Surge of student workers in food stores during COVID-19

Mar 30, 2020 | News

A cashier serves customer behind a makeshift plastic barrier as a preventive measure against the spread of the coronavirus disease (COVID-19) at Garis supermarket in Toluca, Mexico, on March 28. REUTERS/ Henry Romero

Kajal Mangesh Pawar

The country is seeing a surge in part-time student workers in grocery stores during the COVID-19 pandemic.

“Many employees don’t show up because of fear, especially the ones with children. Everyone who takes up shifts now are mainly students,” said Reveti Kuche, a part-time front-end cashier at Loblaws.

Kuche is an international student in the Marketing Management program at Algonquin College in Ottawa. 

Grocery stores are taking measures to enhance safety of their workers.

Loblaws, among others, is restricting the first hour of the shopping day for seniors and people who need assistance, according to a media release issued by Galen Weston, executive chairman of Loblaw Companies Ltd. .

Many stores are enforcing social distancing with marked spaces on the floor at checkout to avoid people crowding at a place.

Metro, Loblaws and Sobeys have installed physical barriers at their checkouts to maintain a distance between cashiers and customers. Sobeys initiated one-way aisles to prevent congestion.

A number of grocery firms, like Loblaws and Sobeys, are using plexiglass shields at checkouts and are trying to acquire more personal protective equipment. 

“I do feel safe at my workplace and I think our safety is being considered, with the glass partitions and social distancing measures being strictly employed,” Kuche said.

Grocery stores have limited the amount of high-demand products such as paper products that people can buy at a time because of long queues and panic buying.

“First time I’ve lived through a panic-storming of grocery stores.
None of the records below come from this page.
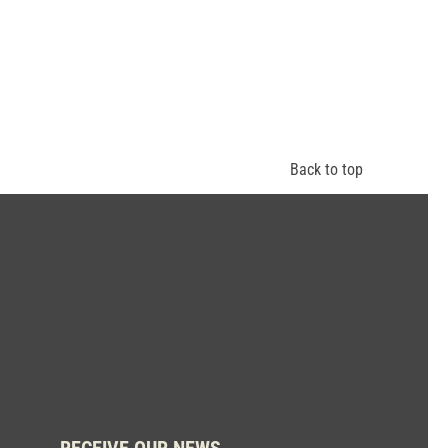
Back to top
RECEIVE OUR NEWS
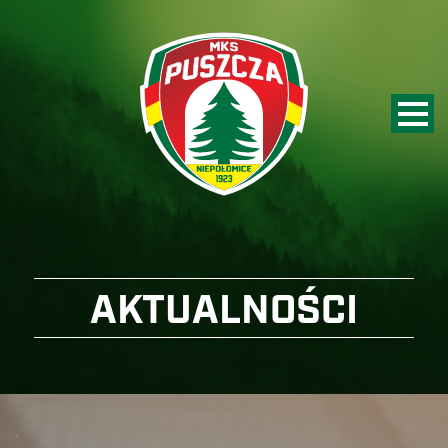
AKTUALNOŚCI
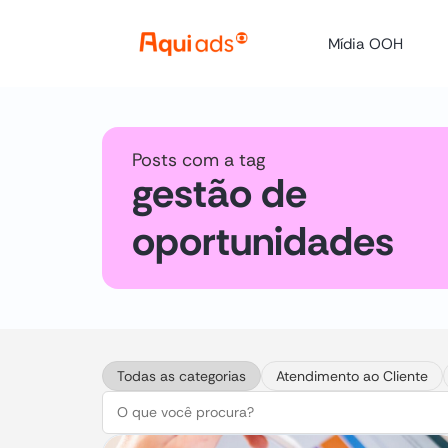
Mídia OOH
Posts com a tag
gestão de
oportunidades
Todas as categorias
Atendimento ao Cliente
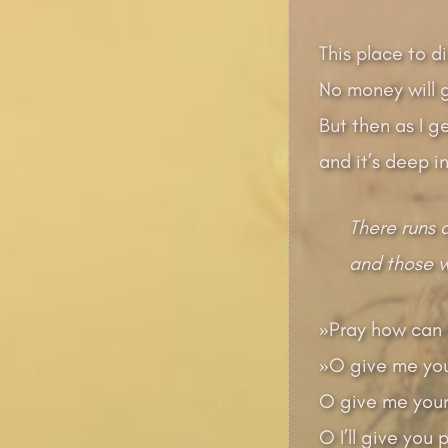
This place to d
No money will g
But then as I ge
and it’s deep in
There runs 
and those wh
»Pray how can I
»O give me your
O give me your 
O I’ll give you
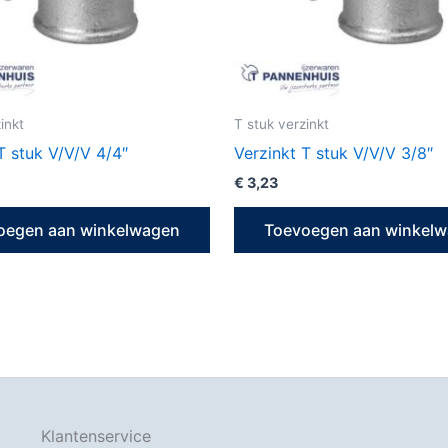
inkt
T stuk verzinkt
T stuk V/V/V 4/4″
Verzinkt T stuk V/V/V 3/8″
€
3,23
oegen aan winkelwagen
Toevoegen aan winkel
Klantenservice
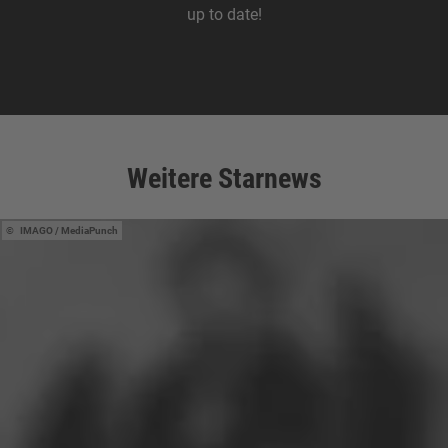
up to date!
Zum Download
Weitere Starnews
IMAGO / MediaPunch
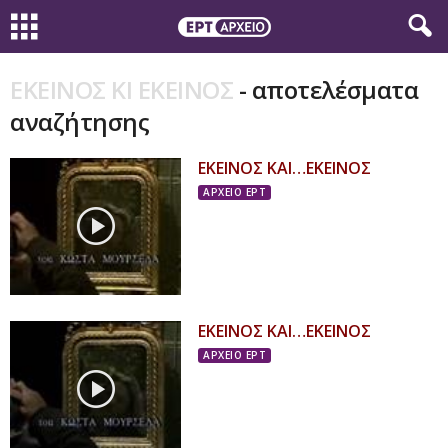
ΕΚΕΙΝΟΣ ΚΙ ΕΚΕΙΝΟΣ
-
αποτελέσματα
αναζήτησης
ΕΚΕΙΝΟΣ ΚΑΙ…ΕΚΕΙΝΟΣ
ΑΡΧΕΙΟ ΕΡΤ
ΕΚΕΙΝΟΣ ΚΑΙ…ΕΚΕΙΝΟΣ
ΑΡΧΕΙΟ ΕΡΤ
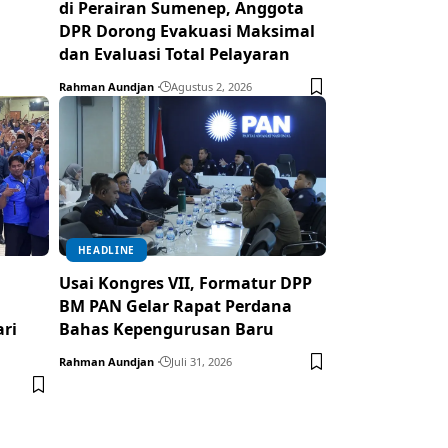
di Perairan Sumenep, Anggota
DPR Dorong Evakuasi Maksimal
dan Evaluasi Total Pelayaran
Rahman Aundjan
Agustus 2, 2026
HEADLINE
Usai Kongres VII, Formatur DPP
BM PAN Gelar Rapat Perdana
ari
Bahas Kepengurusan Baru
Rahman Aundjan
Juli 31, 2026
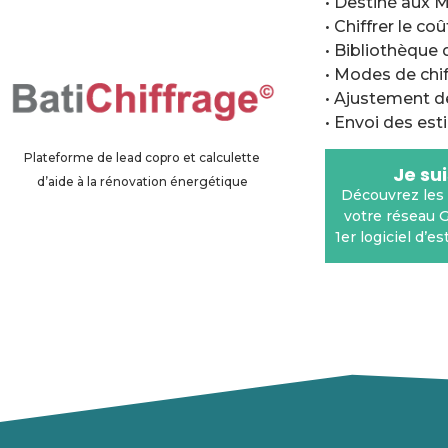
• Destiné aux 
• Chiffrer le c
• Bibliothèque 
• Modes de chif
• Ajustement de
• Envoi des esti
Plateforme de lead copro et calculette
Je su
d’aide à la rénovation énergétique
Découvrez les 
votre réseau 
1er logiciel d’e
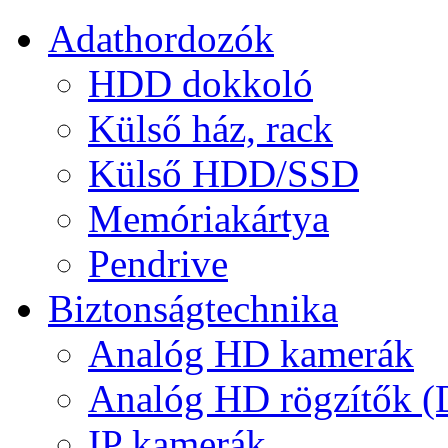
Adathordozók
HDD dokkoló
Külső ház, rack
Külső HDD/SSD
Memóriakártya
Pendrive
Biztonságtechnika
Analóg HD kamerák
Analóg HD rögzítők 
IP kamerák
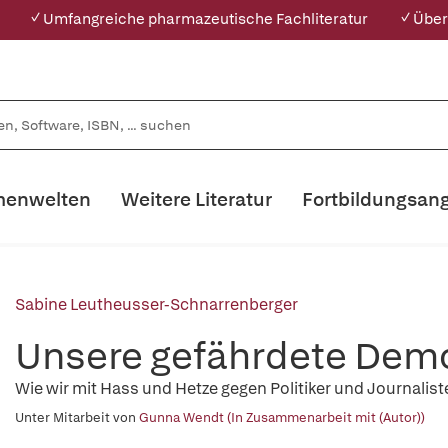
✓ Umfangreiche pharmazeutische Fachliteratur
✓ Über
enwelten
Weitere Literatur
Fortbildungsan
Sabine Leutheusser-Schnarrenberger
Unsere gefährdete Demo
Wie wir mit Hass und Hetze gegen Politiker und Journali
Unter Mitarbeit von
Gunna Wendt (In Zusammenarbeit mit (Autor))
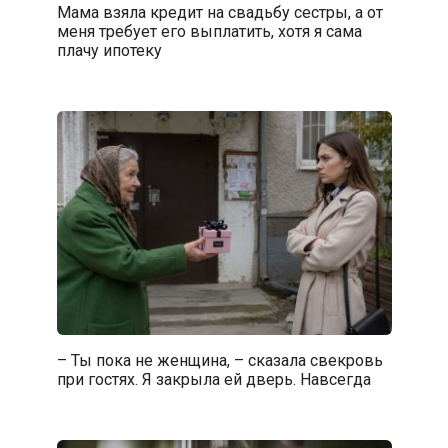
Мама взяла кредит на свадьбу сестры, а от
меня требует его выплатить, хотя я сама
плачу ипотеку
– Ты пока не женщина, – сказала свекровь
при гостях. Я закрыла ей дверь. Навсегда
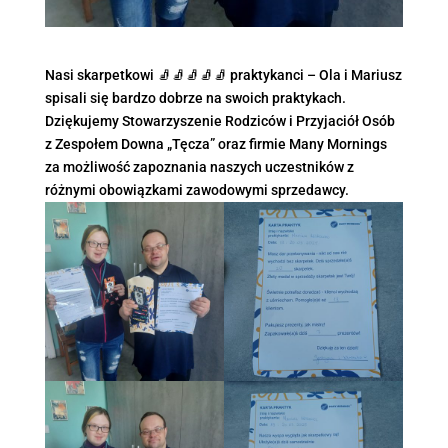
Nasi skarpetkowi 🧦🧦🧦🧦🧦 praktykanci – Ola i Mariusz
spisali się bardzo dobrze na swoich praktykach.
Dziękujemy Stowarzyszenie Rodziców i Przyjaciół Osób
z Zespołem Downa „Tęcza” oraz firmie Many Mornings
za możliwość zapoznania naszych uczestników z
różnymi obowiązkami zawodowymi sprzedawcy.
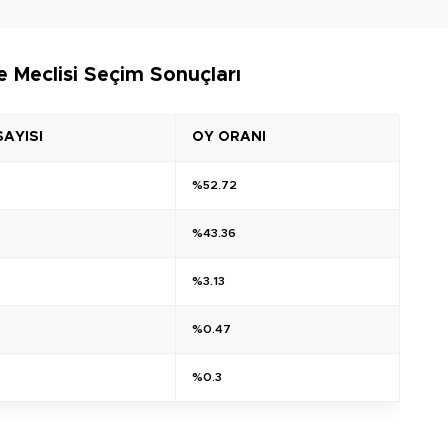
 Meclisi Seçim Sonuçları
SAYISI
OY ORANI
%52.72
%43.36
%3.13
%0.47
%0.3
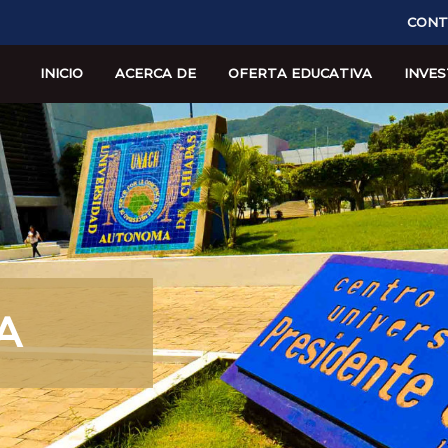
CONT
INICIO
ACERCA DE
OFERTA EDUCATIVA
INVES
A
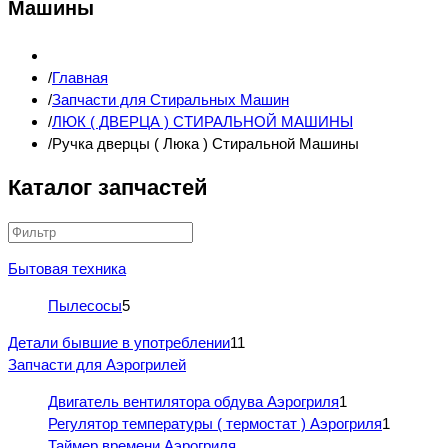
Машины
Главная
Запчасти для Стиральных Машин
ЛЮК ( ДВЕРЦА ) СТИРАЛЬНОЙ МАШИНЫ
Ручка дверцы ( Люка ) Стиральной Машины
Каталог запчастей
Бытовая техника
Пылесосы
5
Детали бывшие в употреблении
11
Запчасти для Аэрогрилей
Двигатель вентилятора обдува Аэрогриля
1
Регулятор температуры ( термостат ) Аэрогриля
1
Таймер времени Аэрогриля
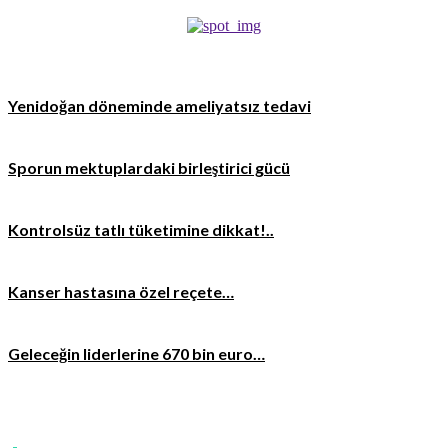
Yenidoğan döneminde ameliyatsız tedavi
Sporun mektuplardaki birleştirici gücü
Kontrolsüz tatlı tüketimine dikkat!..
Kanser hastasına özel reçete…
Geleceğin liderlerine 670 bin euro…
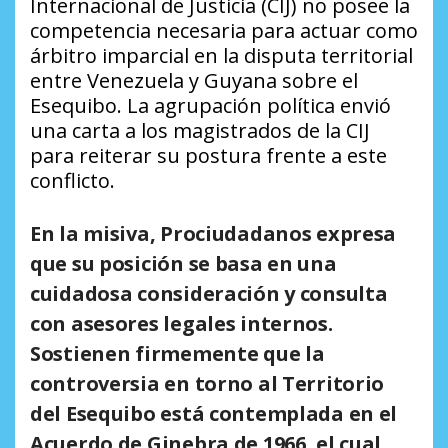
Internacional de Justicia (CIJ) no posee la
competencia necesaria para actuar como
árbitro imparcial en la disputa territorial
entre Venezuela y Guyana sobre el
Esequibo. La agrupación política envió
una carta a los magistrados de la CIJ
para reiterar su postura frente a este
conflicto.
En la misiva, Prociudadanos expresa
que su posición se basa en una
cuidadosa consideración y consulta
con asesores legales internos.
Sostienen firmemente que la
controversia en torno al Territorio
del Esequibo está contemplada en el
Acuerdo de Ginebra de 1966, el cual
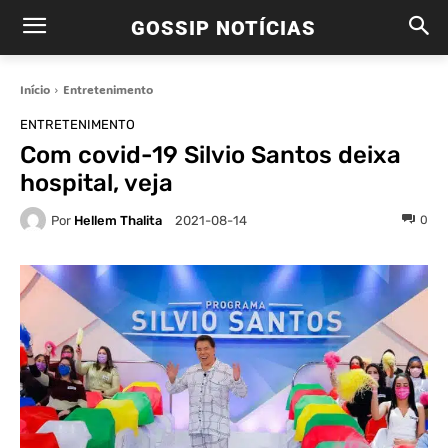
GOSSIP NOTÍCIAS
Início
Entretenimento
ENTRETENIMENTO
Com covid-19 Silvio Santos deixa
hospital, veja
Por
Hellem Thalita
0
2021-08-14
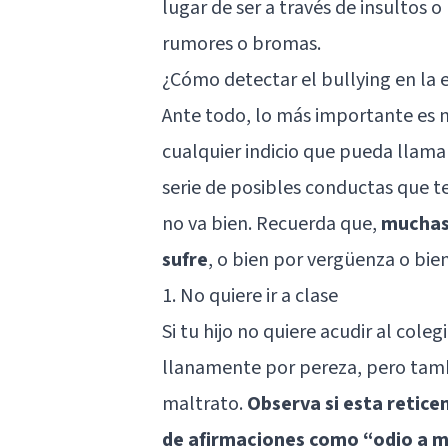
lugar de ser a través de insultos 
rumores o bromas.
¿Cómo detectar el bullying en la 
Ante todo, lo más importante es n
cualquier indicio que pueda llama
serie de posibles conductas que t
no va bien. Recuerda que,
muchas 
sufre
, o bien por vergüenza o bie
1. No quiere ir a clase
Si tu hijo no quiere acudir al cole
llanamente por pereza, pero tamb
maltrato.
Observa si esta retice
de afirmaciones como “odio a 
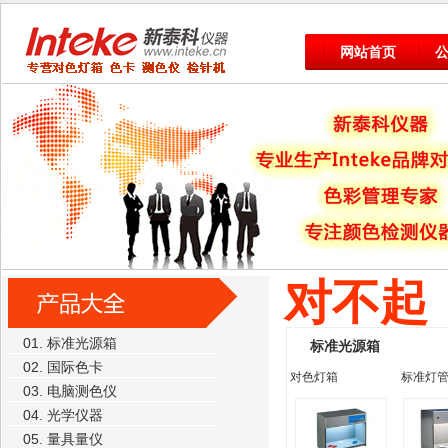
网站首页
对不起
01. 标准光源箱
标准光源箱
02. 国际色卡
对色灯箱
标准灯管
03. 电脑测色仪
04. 光学仪器
05. 量具量仪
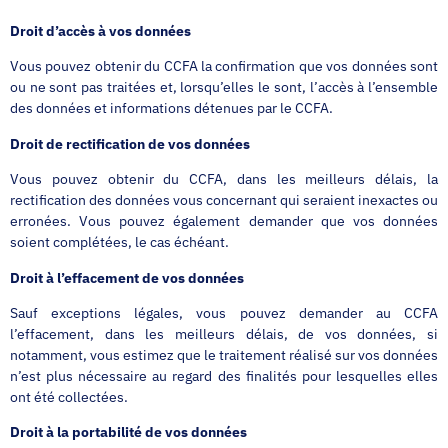
Droit d’accès à vos données
Vous pouvez obtenir du CCFA la confirmation que vos données sont
ou ne sont pas traitées et, lorsqu’elles le sont, l’accès à l’ensemble
des données et informations détenues par le CCFA.
Droit de rectification de vos données
Vous pouvez obtenir du CCFA, dans les meilleurs délais, la
rectification des données vous concernant qui seraient inexactes ou
erronées. Vous pouvez également demander que vos données
soient complétées, le cas échéant.
Droit à l’effacement de vos données
Sauf exceptions légales, vous pouvez demander au CCFA
l’effacement, dans les meilleurs délais, de vos données, si
notamment, vous estimez que le traitement réalisé sur vos données
n’est plus nécessaire au regard des finalités pour lesquelles elles
ont été collectées.
Droit à la portabilité de vos données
All I wanted was apples and yogurt. Forty-five-minute wait to cash out at Loblaws. No thanks,” tweeted David J. Doorey, an associate professor of labour and employment law at York University.

Loblaws’s app PC Optimum also tweeted a video of Galen G. Weston, CEO addressing customers on the issue.

“Canadians have called on us as an essential service and we accept the challenge, “ said Weston in the video.

Even with the prevalent safety measures, Kuche said employees undergo a feeling of fear and anxiety going to work under current conditions.

“My home and family is 12,000 kilometres away, of course,” Kuche said. “I am always scared for their safety and even mine. But what can I do?

“Being in another country, I need the money so I need to work,” she said. 

Kuche said her family does not want her to continue working but she does not want to financially burden her family anymore. 

“I am scared while I leave for work, as you don’t know what kind of interaction you will have with whom and you are not sure if the person is affected or not,” said Gundeep Singh, a part-time cashier at Walmart and student at Humber’s North campus.

Stores should also provide masks to cashiers and other employees in order to ensure safety, he said.

After Loblaws announced its first confirmed case of an employee who contracted COVID-19 in Oshawa, the company released a statement which said the company would be transparent and communicate with customers who shopped at the store.

“We will close immediately if we are informed of a colleague testing positive,” the statement read.

Health Canada recommends rubbing and cleaning fruits and vegetables under fresh cool running water.

“There is currently no evidence that food is a likely source or route of transmission of COVID-19,” the Canadian Food Inspection Agency said.